── GIVEN ENTRIES ──

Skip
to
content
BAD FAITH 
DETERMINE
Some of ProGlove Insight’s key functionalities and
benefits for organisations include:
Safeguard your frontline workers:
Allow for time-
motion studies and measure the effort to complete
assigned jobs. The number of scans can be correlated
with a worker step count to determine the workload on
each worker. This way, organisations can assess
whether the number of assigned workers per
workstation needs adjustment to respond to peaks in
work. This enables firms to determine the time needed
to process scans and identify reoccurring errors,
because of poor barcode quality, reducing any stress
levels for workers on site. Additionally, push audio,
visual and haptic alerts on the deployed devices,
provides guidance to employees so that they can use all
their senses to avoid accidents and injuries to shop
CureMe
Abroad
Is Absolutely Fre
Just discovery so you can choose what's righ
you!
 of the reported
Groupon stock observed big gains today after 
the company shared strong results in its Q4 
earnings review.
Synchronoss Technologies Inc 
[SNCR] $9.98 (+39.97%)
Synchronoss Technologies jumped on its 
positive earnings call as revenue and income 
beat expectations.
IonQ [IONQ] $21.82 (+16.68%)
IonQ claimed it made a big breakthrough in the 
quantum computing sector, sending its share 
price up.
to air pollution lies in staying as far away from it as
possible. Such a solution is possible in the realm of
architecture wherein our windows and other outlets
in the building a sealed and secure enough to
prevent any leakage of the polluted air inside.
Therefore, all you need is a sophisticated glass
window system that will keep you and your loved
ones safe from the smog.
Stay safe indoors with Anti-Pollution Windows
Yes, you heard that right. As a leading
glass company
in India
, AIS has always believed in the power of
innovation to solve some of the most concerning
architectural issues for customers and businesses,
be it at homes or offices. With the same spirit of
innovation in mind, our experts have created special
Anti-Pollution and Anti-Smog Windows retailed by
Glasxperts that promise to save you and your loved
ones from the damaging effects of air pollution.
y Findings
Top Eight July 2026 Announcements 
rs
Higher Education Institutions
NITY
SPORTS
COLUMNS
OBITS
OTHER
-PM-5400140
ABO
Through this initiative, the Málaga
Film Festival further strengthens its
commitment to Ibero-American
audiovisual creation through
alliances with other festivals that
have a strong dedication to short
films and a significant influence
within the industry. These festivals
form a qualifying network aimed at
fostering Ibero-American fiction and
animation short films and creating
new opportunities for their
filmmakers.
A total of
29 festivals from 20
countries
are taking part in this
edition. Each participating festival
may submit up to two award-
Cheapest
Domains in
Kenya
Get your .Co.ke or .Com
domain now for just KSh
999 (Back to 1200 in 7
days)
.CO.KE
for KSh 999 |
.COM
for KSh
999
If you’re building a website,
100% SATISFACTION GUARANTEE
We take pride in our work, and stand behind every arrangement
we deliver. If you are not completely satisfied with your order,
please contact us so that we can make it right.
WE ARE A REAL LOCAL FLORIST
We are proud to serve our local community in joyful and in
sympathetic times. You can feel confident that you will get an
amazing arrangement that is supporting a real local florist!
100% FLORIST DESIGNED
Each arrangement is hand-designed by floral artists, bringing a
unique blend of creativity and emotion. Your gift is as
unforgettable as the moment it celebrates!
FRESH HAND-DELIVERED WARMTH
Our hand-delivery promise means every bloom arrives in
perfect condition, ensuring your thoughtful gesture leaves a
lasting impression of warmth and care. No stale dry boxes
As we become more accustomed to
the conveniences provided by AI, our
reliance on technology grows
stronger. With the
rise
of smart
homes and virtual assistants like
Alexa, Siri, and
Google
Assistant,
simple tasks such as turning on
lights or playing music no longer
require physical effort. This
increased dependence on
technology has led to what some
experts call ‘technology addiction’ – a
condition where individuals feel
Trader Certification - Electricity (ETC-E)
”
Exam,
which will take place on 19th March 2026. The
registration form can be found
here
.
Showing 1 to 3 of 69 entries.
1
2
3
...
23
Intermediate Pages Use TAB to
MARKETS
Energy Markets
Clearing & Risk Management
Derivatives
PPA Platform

───

BRIEF: Could you write out all of the entries precisely as they stand?

ANSWER TO THIS TASK:
Skip
to
content
BAD FAITH 
DETERMINE
Some of ProGlove Insight’s key functionalities and
benefits for organisations include:
Safeguard your frontline workers:
Allow for time-
motion studies and measure the effort to complete
assigned jobs. The number of scans can be correlated
with a worker step count to determine the workload on
each worker. This way, organisations can assess
whether the number of assigned workers per
workstation needs adjustment to respond to peaks in
work. This enables firms to determine the time needed
to process scans and identify reoccurring errors,
because of poor barcode quality, reducing any stress
levels for workers on site. Additionally, push audio,
visual and haptic alerts on the deployed devices,
provides guidance to employees so that they can use all
their senses to avoid accidents and injuries to shop
CureMe
Abroad
Is Absolutely Fre
Just discovery so you can choose what's righ
you!
 of the reported
Groupon stock observed big gains today after 
the company shared strong results in its Q4 
earnings review.
Synchronoss Technologies Inc 
[SNCR] $9.98 (+39.97%)
Synchronoss Technologies jumped on its 
positive earnings call as revenue and income 
beat expectations.
IonQ [IONQ] $21.82 (+16.68%)
IonQ claimed it made a big breakthrough in the 
quantum computing sector, sending its share 
price up.
to air pollution lies in staying as far away from it as
possible. Such a solution is possible in the realm of
architecture wherein our windows and other outlets
in the building a sealed and secure enough to
prevent any leakage of the polluted air inside.
Therefore, all you need is a sophisticated glass
window system that will keep you and your loved
ones safe from the smog.
Stay safe indoors with Anti-Pollution Windows
Yes, you heard that right. As a leading
glass company
in India
, AIS has always believed in the power of
innovation to solve some of the most concerning
architectural issues for customers and businesses,
be it at homes or offices. With the same spirit of
innovation in mind, our experts have created special
Anti-Pollution and Anti-Smog Windows retailed by
Glasxperts that promise to save you and your loved
ones from the damaging effects of air pollution.
y Findings
Top Eight July 2026 Announcements 
rs
Higher Education Institutions
NITY
SPORTS
COLUMNS
OBITS
OTHER
-PM-5400140
ABO
Through this initiative, the Málaga
Film Festival further strengthens its
commitment to Ibero-American
audiovisual creation through
alliances with other festivals that
have a strong dedication to short
films and a significant influence
within the industry. These festivals
form a qualifying network aimed at
fostering Ibero-American fiction and
animation short films and creating
new opportunities for their
filmmakers.
A total of
29 festivals from 20
countries
are taking part in this
edition. Each participating festival
may submit up to two award-
Cheapest
Domains in
Kenya
Get your .Co.ke or .Com
domain now for just KSh
999 (Back to 1200 in 7
days)
.CO.KE
for KSh 999 |
.COM
for KSh
999
If you’re building a website,
100% SATISFACTION GUARANTEE
We take pride in our work, and stand behind every arrangement
we deliver. If you are not completely satisfied with your order,
please contact us so that we can make it right.
WE ARE A REAL LOCAL FLORIST
We are proud to serve our local community in joyful and in
sympathetic times. You can feel confident that you will get an
amazing arrangement that is supporting a real local florist!
100% FLORIST DESIGNED
Each arrangement is hand-designed by floral artists, bringing a
unique blend of creativity and emotion. Your gift is as
unforgettable as the moment it celebrates!
FRESH HAND-DELIVERED WARMTH
Our hand-delivery promise means every bloom arrives in
perfect condition, ensuring your thoughtful gesture leaves a
lasting impression of warmth and care. No stale dry boxes
As we become more accustomed to
the conveniences provided by AI, our
reliance on technology grows
stronger. With the
rise
of smart
homes and virtual assistants like
Alexa, Siri, and
Google
Assistant,
simple tasks such as turning on
lights or playing music no longer
require physical effort. This
increased dependence on
technology has led to what some
experts call ‘technology addiction’ – a
condition where individuals feel
Trader Certification - Electricity (ETC-E)
”
Exam,
which will take place on 19th March 2026. The
registration form can be found
here
.
Showing 1 to 3 of 69 entries.
1
2
3
...
23
Intermediate Pages Use TAB to
MARKETS
Energy Markets
Clearing & Risk Management
Derivatives
PPA Platform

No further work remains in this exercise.